Green Reading

Green Reading

Renderings of a new storage facility for the British Library have been released. The design, by HOK, comes with plenty of interesting details—including an expansive green roofing system—but it's the overall purpose of the building complex that seems most astonishing. That is, the British Library expands its collections every year by another twelve kilometers of shelf space. By law, the Library must collect and maintain at least one copy of everything officially published in the UK—so while that zine you put together for some friends on the office photocopier might slip through the nation's archival cracks, that random newspaper published by the Nottinghamshire Secretary's Association will be collected. And all of that paper has to go somewhere.

"Up to 80 percent of the library’s total collection of books and the entirety of its newspaper archive could be held at the completed site. Preservation, storage, and expansion have been taken into consideration by integrating innovative physical storage solutions and complex phasing to allow the ongoing work of the British Library to continue uninterrupted," World Architecture News writes.
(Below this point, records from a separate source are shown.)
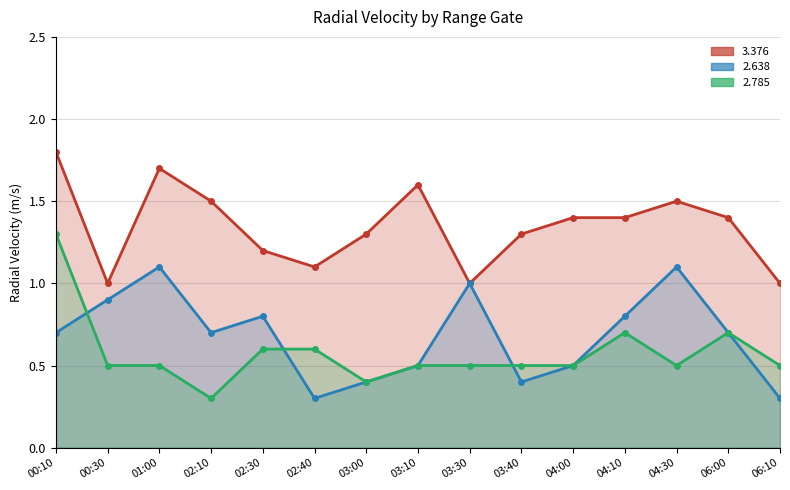

What is the value of the   2.638 point at the 3rd from the left?

1.1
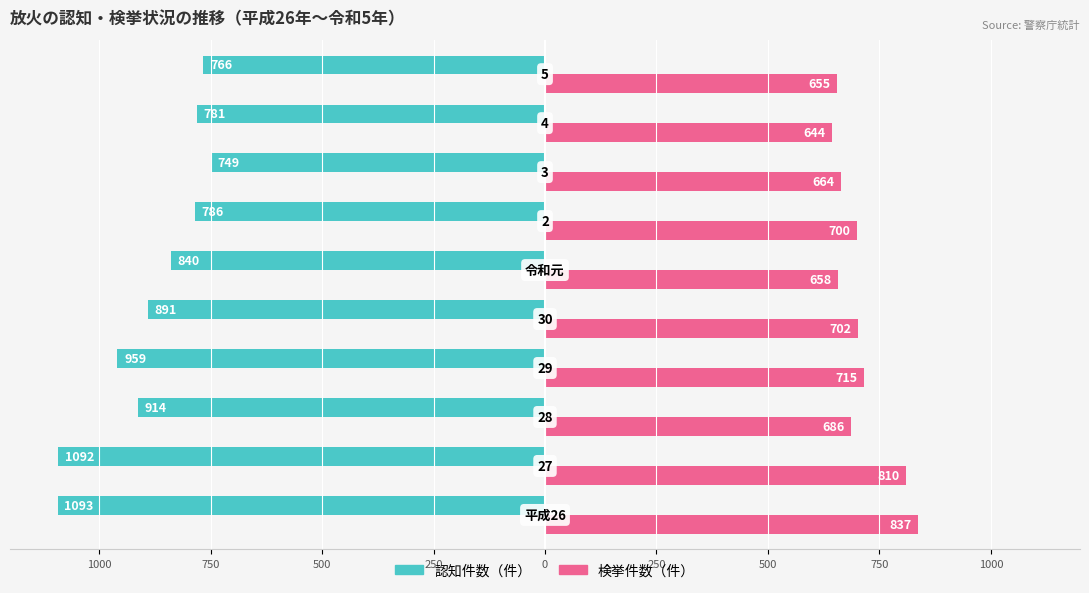

What are all the series names shown in the legend?

認知件数（件）, 検挙件数（件）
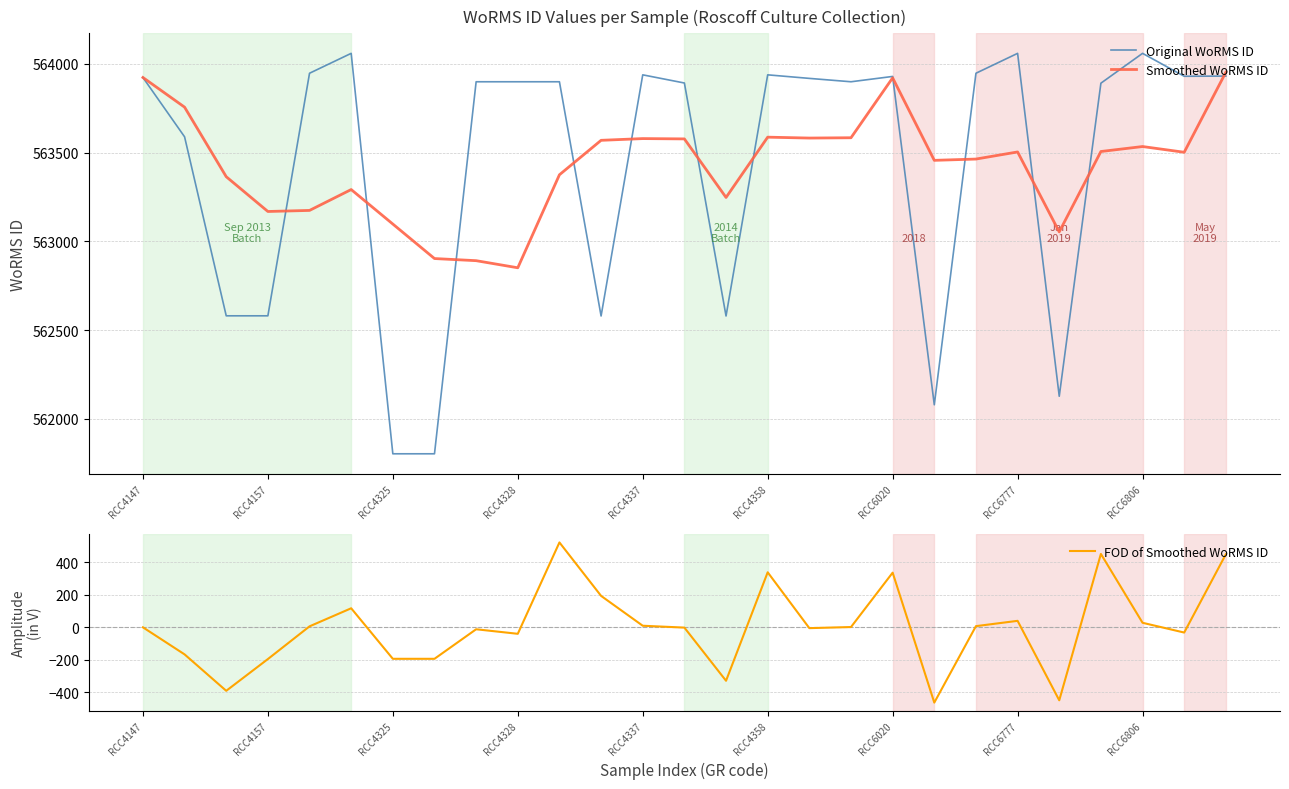

True or false: Original WoRMS ID and FOD of Smoothed WoRMS ID intersect in this chart.

False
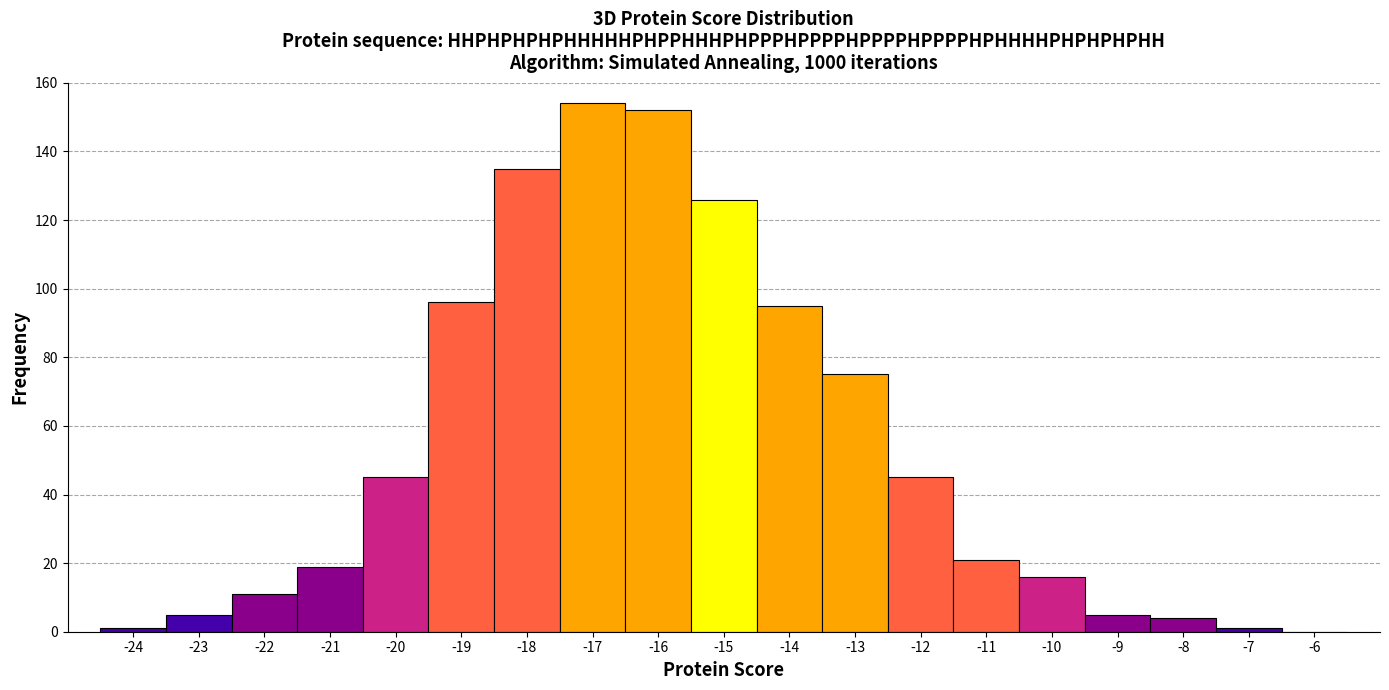

Reading left to right, list every bar in this chart as the range it spans on the x-axis followed by its height. The values are not printed on the chart, so give them approximately, as read against the axis.

-24.5 to -23.5: under 2
-23.5 to -22.5: 6
-22.5 to -21.5: 12
-21.5 to -20.5: 20
-20.5 to -19.5: 46
-19.5 to -18.5: 96
-18.5 to -17.5: 136
-17.5 to -16.5: 154
-16.5 to -15.5: 152
-15.5 to -14.5: 126
-14.5 to -13.5: 96
-13.5 to -12.5: 76
-12.5 to -11.5: 46
-11.5 to -10.5: 22
-10.5 to -9.5: 16
-9.5 to -8.5: 6
-8.5 to -7.5: 4
-7.5 to -6.5: under 2
-6.5 to -5.5: 0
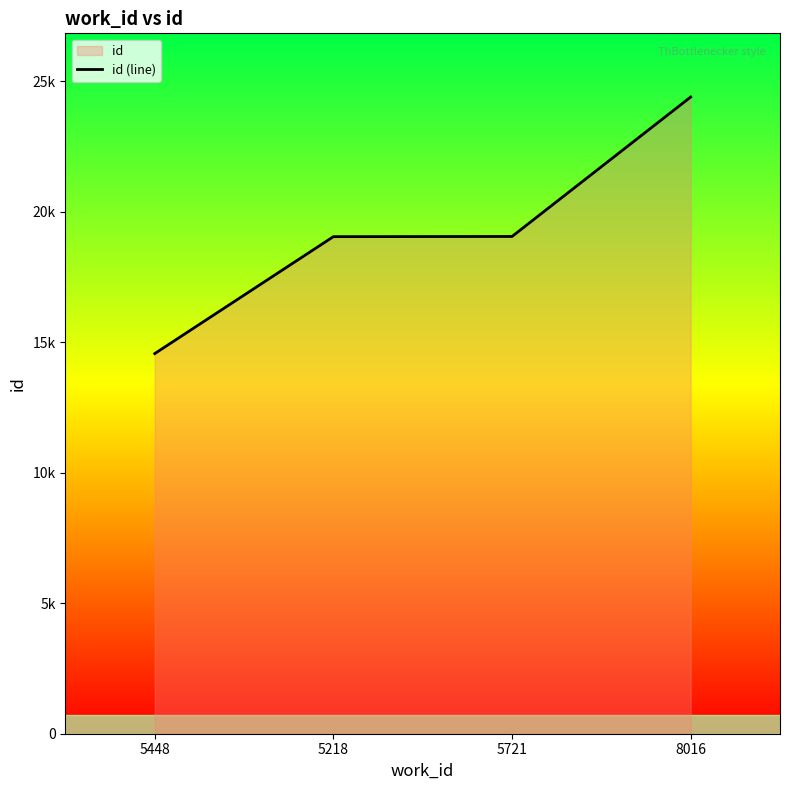

True or false: the data shows 34224 at 5721.

False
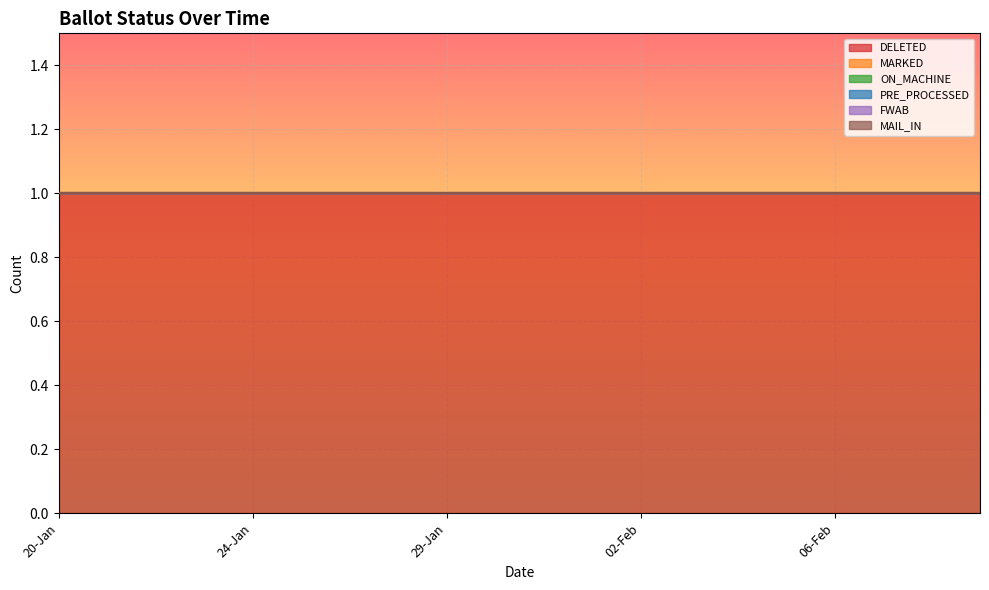

Reading right to left, what are all the values shown in this chart?

DELETED: 1	1	1	1	1	1	1	1	1	1	1	1	1	1	1	1	1	1	1	1
MARKED: 0	0	0	0	0	0	0	0	0	0	0	0	0	0	0	0	0	0	0	0
ON_MACHINE: 0	0	0	0	0	0	0	0	0	0	0	0	0	0	0	0	0	0	0	0
PRE_PROCESSED: 0	0	0	0	0	0	0	0	0	0	0	0	0	0	0	0	0	0	0	0
FWAB: 0	0	0	0	0	0	0	0	0	0	0	0	0	0	0	0	0	0	0	0
MAIL_IN: 0	0	0	0	0	0	0	0	0	0	0	0	0	0	0	0	0	0	0	0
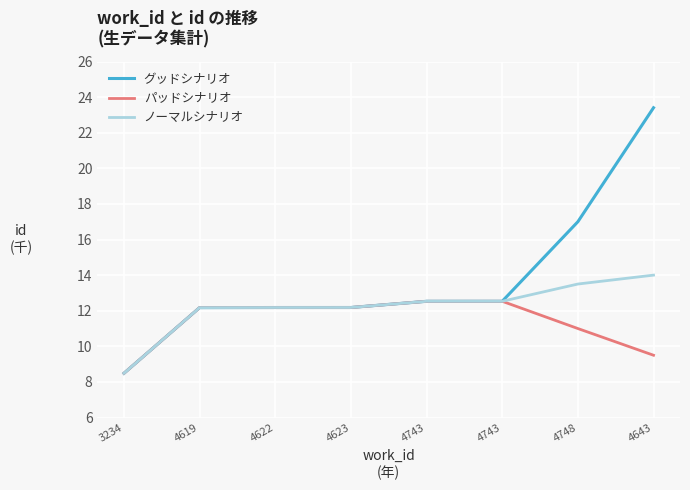

At how many categories does at least one series exceed 13?

2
Because of its preservationist goal, the new facility is also very carefully climate-controlled.



Indeed, library storage facilities present a very real environmental challenge, as the amount of energy required to run these facilities is nothing short of extraordinary.

As the Guardian reported somewhat cynically at the end of 2007, these facilities will be where books "go to serve their life sentences in a secure environment, thanks to the grace of the provisions of the 1911 [UK] Copyright Act and later government legislation." Indeed, the "books, journals, and magazines" that will be housed there, the article points out with a kind of macabre glee, are material "that many of us have forgotten about or have never heard of in the first place."

In any case, the new British Library storage center by HOK presents us with another opportunity to rethink how, what, and where we preserve the past. At what point is the energy expense of holding on to the past simply not worth it?

Or is maintaining a continuous historic record of civilization something that we must perform at all cost?